Wenn es mit dem Geld mal schnell gehen muss und man nicht selber über die nötigen Rücklagen verfügt, so ist ein Eilkredit das Mittel der Wahl.
Viele Banken bewerben diesen auch mit Schlagwörtern wie „Kredit in 15 Minuten“ etc. Das stimmt schon, aber nur, wenn man alle Unterlagen vollständig vorlegen kann.

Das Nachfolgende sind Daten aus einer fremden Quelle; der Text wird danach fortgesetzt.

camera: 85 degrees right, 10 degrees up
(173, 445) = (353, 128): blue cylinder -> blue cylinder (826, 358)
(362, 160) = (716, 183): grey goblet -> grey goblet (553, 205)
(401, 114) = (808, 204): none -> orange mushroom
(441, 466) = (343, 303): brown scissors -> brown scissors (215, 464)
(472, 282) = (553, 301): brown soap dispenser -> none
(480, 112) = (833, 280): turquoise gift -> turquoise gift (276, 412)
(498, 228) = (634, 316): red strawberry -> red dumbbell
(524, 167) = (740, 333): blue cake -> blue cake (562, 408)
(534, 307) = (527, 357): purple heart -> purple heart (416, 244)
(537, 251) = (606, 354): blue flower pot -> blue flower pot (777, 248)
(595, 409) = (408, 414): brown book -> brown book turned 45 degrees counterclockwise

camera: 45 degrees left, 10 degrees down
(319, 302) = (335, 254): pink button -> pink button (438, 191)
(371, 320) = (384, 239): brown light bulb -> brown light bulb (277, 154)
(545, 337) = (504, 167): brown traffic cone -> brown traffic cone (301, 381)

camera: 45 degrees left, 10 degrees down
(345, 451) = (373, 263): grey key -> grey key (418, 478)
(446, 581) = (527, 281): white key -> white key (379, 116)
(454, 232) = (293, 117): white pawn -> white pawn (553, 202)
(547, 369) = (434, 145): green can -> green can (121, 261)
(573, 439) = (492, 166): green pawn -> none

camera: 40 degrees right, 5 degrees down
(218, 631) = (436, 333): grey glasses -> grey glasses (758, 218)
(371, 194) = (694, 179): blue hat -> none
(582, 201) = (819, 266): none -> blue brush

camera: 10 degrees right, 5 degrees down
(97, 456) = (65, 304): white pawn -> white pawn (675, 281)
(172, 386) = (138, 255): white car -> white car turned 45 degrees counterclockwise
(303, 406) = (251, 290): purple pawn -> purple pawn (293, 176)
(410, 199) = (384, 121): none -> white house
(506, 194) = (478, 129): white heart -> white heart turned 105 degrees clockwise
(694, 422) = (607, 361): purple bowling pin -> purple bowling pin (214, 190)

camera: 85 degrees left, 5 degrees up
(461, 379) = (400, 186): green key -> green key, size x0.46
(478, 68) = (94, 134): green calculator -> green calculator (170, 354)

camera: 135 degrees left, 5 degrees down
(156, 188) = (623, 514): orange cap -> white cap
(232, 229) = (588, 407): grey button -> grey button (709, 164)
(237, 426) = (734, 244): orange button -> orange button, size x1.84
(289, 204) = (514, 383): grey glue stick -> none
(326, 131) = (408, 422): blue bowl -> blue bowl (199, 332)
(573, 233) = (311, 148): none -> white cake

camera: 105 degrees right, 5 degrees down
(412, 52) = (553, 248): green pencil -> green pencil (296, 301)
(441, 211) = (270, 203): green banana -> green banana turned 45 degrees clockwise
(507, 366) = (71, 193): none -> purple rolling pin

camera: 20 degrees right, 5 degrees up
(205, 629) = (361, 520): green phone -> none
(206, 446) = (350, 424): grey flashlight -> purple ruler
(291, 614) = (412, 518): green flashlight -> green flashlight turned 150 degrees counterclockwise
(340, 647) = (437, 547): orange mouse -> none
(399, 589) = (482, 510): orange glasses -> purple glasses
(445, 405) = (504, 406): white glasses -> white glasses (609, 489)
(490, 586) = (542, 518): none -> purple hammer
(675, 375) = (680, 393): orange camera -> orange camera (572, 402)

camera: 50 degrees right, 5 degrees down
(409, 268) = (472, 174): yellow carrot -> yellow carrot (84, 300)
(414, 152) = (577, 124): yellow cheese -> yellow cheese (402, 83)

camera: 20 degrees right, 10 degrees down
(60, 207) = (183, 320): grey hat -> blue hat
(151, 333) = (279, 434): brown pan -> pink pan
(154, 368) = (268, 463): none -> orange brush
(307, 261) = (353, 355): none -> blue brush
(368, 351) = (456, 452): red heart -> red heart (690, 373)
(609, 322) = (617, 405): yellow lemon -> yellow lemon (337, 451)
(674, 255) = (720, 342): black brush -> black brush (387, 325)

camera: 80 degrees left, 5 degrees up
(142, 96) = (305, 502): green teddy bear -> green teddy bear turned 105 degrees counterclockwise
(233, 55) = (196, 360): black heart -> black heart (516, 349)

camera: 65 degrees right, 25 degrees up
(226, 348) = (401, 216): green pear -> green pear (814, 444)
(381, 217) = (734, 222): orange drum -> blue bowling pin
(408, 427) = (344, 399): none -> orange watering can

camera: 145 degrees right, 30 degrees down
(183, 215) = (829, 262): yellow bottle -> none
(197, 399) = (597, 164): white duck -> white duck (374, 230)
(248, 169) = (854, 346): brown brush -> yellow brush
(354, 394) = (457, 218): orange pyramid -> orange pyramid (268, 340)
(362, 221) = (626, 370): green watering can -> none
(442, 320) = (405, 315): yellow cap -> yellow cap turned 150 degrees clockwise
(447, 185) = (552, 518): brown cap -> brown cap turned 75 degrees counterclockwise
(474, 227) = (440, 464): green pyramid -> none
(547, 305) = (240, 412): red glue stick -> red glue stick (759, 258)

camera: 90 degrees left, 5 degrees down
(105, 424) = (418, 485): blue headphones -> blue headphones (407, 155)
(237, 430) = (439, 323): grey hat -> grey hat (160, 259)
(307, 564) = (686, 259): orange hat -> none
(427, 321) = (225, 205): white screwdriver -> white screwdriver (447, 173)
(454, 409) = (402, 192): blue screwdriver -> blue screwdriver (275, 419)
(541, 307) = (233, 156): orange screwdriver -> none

Die erste Adresse, wenn man einen Eilkredit benötigt, sollte daher die Homepage der betreffenden Bank sein. Hier findet man in der Regel genau ausgeführt, welche Unterlagen für welchen Kredit notwendig sind. Bei Eilkrediten benötigt man zumeist die Einkommensnachweise der letzten drei Monate, ein Personaldokument und den Meldezettel. Damit geht man dann zur Bank, und der Mitarbeiter prüft die Bonität. Standardmäßig wird dabei auch eine KSV – Abfrage durchgeführt, um sich über die aktuellen Verbindlichkeiten des Kunden ein Bild machen zu können. Sind die Unterlagen und der finanzielle Lebenslauf in Ordnung, so wird der Kredit tatsächlich in wenigen Minuten genehmigt, das Geld kann oft sogar bar behoben und gleich mitgenommen werden.
Der Nachteil bei einem Eilkredit sind die Zinsen: Die Verzinsung hier ist in der Regel höher als bei herkömmlichen Krediten. Wenn man also die Möglichkeit hat, den erforderlichen Betrag anders vorzufinanzieren und sich um einen normalen Konsumkredit bemüht, wird man hier eine gute Einsparung erzielen können. Vergleichen, vergleichen und nochmals vergleichen heißt auch hier die Regel!